Canadian consumer price inflation accelerated to the fastest level in three decades in December, adding pressure on the Bank of Canada to quickly start raising interest rates. Annual inflation was 4.8 per cent last month, Statistics Canada reported Wednesday in Ottawa, from 4.7 per cent in November. The December number was in line with economists’ expectations.
The average of the central bank’s core measures -- often seen as a better indicator of underlying price pressures -- rose to 2.93 per cent, also the highest since the 90s. The report will reinforce expectations that policymakers led by Governor Tiff Macklem will start a rate-hike cycle as soon as next week.

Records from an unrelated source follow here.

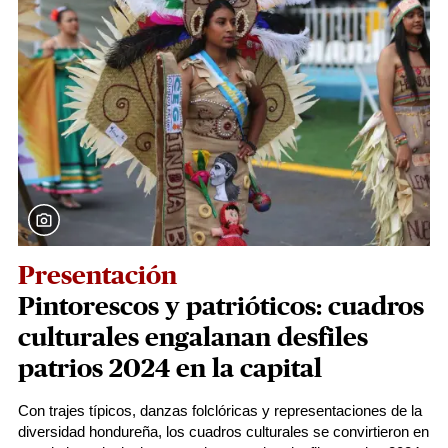
Presentación
Pintorescos y patrióticos: cuadros
culturales engalanan desfiles
patrios 2024 en la capital
Con trajes típicos, danzas folclóricas y representaciones de la
diversidad hondureña, los cuadros culturales se convirtieron en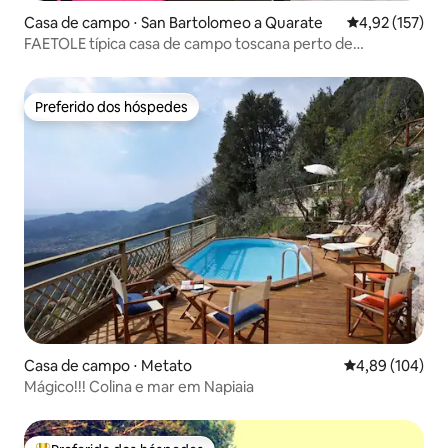
Casa de campo ⋅ San Bartolomeo a Quarate
4,92 de uma av
4,92 (157)
FAETOLE típica casa de campo toscana perto de
FLORENÇA
Preferido dos hóspedes
Preferido dos hóspedes
Casa de campo ⋅ Metato
4,89 de uma av
4,89 (104)
Mágico!!! Colina e mar em Napiaia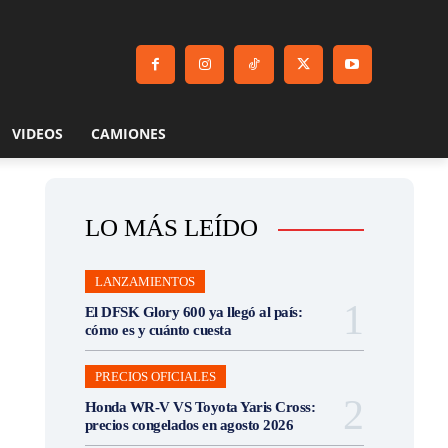
VIDEOS
CAMIONES
LO MÁS LEÍDO
LANZAMIENTOS
El DFSK Glory 600 ya llegó al país:
cómo es y cuánto cuesta
PRECIOS OFICIALES
Honda WR-V VS Toyota Yaris Cross:
precios congelados en agosto 2026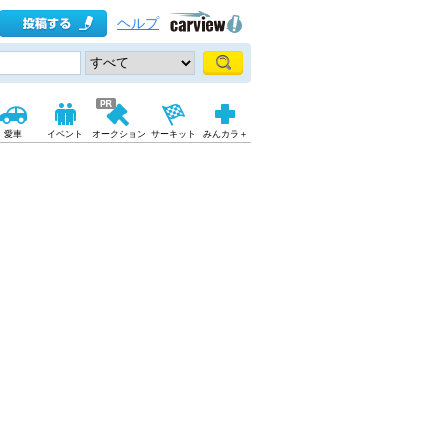
ヘルプ
愛車
イベント
オークション
サーキット
みんカラ＋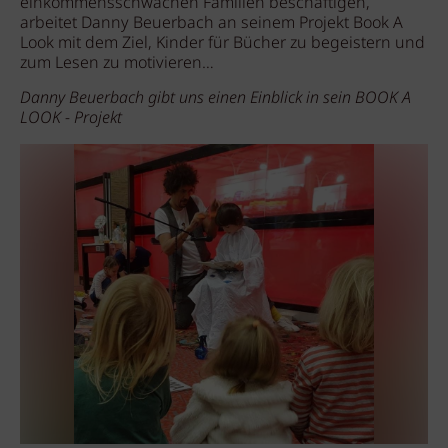
einkommensschwachen Familien beschäftigen,
arbeitet Danny Beuerbach an seinem Projekt Book A
Look mit dem Ziel, Kinder für Bücher zu begeistern und
zum Lesen zu motivieren…
Danny Beuerbach gibt uns einen Einblick in sein BOOK A
LOOK - Projekt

Markets are pricing in as many as six increases in borrowing costs over the next 12 months.
The Bank of Canada, in its fourth-quarter survey of business executives released on Monday, described the economy as running increasingly hot, with widespread labor shortages, record inflation expectations and strong demand. Over two-thirds of respondents said they expected annual consumer price gains to surpass 3 per cent over the next two years. About 80 per cent of businesses believe they will need to accelerate wage gains to retain and attract workers.
The survey prompted economists to accelerate their forecasts for the central bank to begin increasing the policy rate. It has held its benchmark at the emergency level of 0.25 per cent since March 2020, soon after the COVID-19 pandemic hit North America. Inflation has now exceeded the central bank’s 1 per cent to 3 per cent control range for nine straight months as global supply chain bottlenecks push up prices. Since Canada introduced inflation targeting in the 1990s, the inflation rate has averaged about 1.8 per cent.
Bonds ticked lower, pushing the two-year yield up to 1.284 per cent as of 8:39 a.m. in Toronto. The loonie briefly rose, then pared gains to trade at $1.2467 per U.S. dollar. On a monthly basis, prices fell 0.1 per cent as gasoline prices dropped in December.